__WHAT YOU SHOULD DO__:
Pick up the global brain passage right after its last sentence and keep writing it.

__SOURCE PASSAGE__:
----------------

The more recent living systems theory describes both organisms and social systems in terms of the "critical subsystems" ("organs") they need to contain in order to survive, such as an internal transport system, a resource reserve, and a decision-making system. This theory has inspired several thinkers, including Peter Russell and Francis Heylighen to define the global brain as the network of information processing subsystems for the planetary social system.

=== Encyclopedism ===

In the perspective of encyclopedism, the emphasis is on developing a universal knowledge network. The first systematic attempt to create such an integrated system of the world's knowledge was the 18th century Encyclopédie of Denis Diderot and Jean le Rond d'Alembert. However, by the end of the 19th century, the amount of knowledge had become too large to be published in a single synthetic volume. To tackle this problem, Paul Otlet founded the science of documentation, now called information science. In the 1930s he envisaged a World Wide Web-like system of associations between documents and telecommunication links that would make all the world's knowledge available immediately to anybody. H. G. Wells proposed a similar vision of a collaboratively developed world encyclopedia that would be constantly updated by a global university-like institution. He called this a World Brain, as it would function as a continuously updated memory for the planet, although the image of humanity acting informally as a more organic global brain is a recurring motif in many of his other works.

----------------

__DATA BLOCK__:
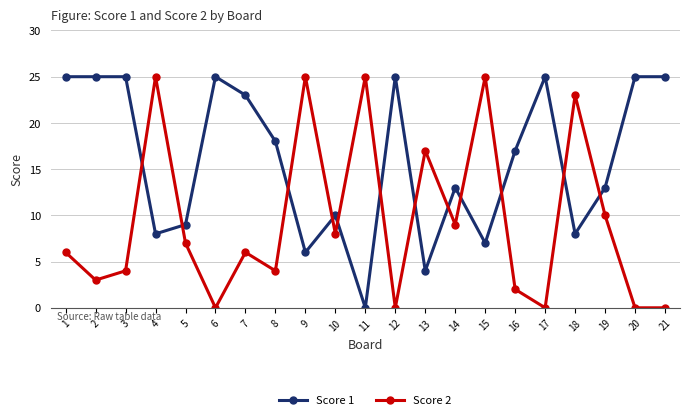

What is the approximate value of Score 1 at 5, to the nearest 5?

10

----------------

__ANSWER FOR THE TASK__:
Tim Berners-Lee, the inventor of the World Wide Web, too, was inspired by the free-associative possibilities of the brain for his invention. The brain can link different kinds of information without any apparent link otherwise; Berners-Lee thought that computers could become much more powerful if they could imitate this functioning, i.e. make links between any arbitrary piece of information. The most powerful implementation of encyclopedism to date is Wikipedia, which integrates the associative powers of the world-wide-web with the collective intelligence of its millions of contributors, approaching the ideal of a global memory. The Semantic web, also first proposed by Berners-Lee, is a system of protocols to make the pieces of knowledge and their links readable by machines, so that they could be used to make automatic inferences, thus providing this brain-like network with some capacity for autonomous "thinking" or reflection.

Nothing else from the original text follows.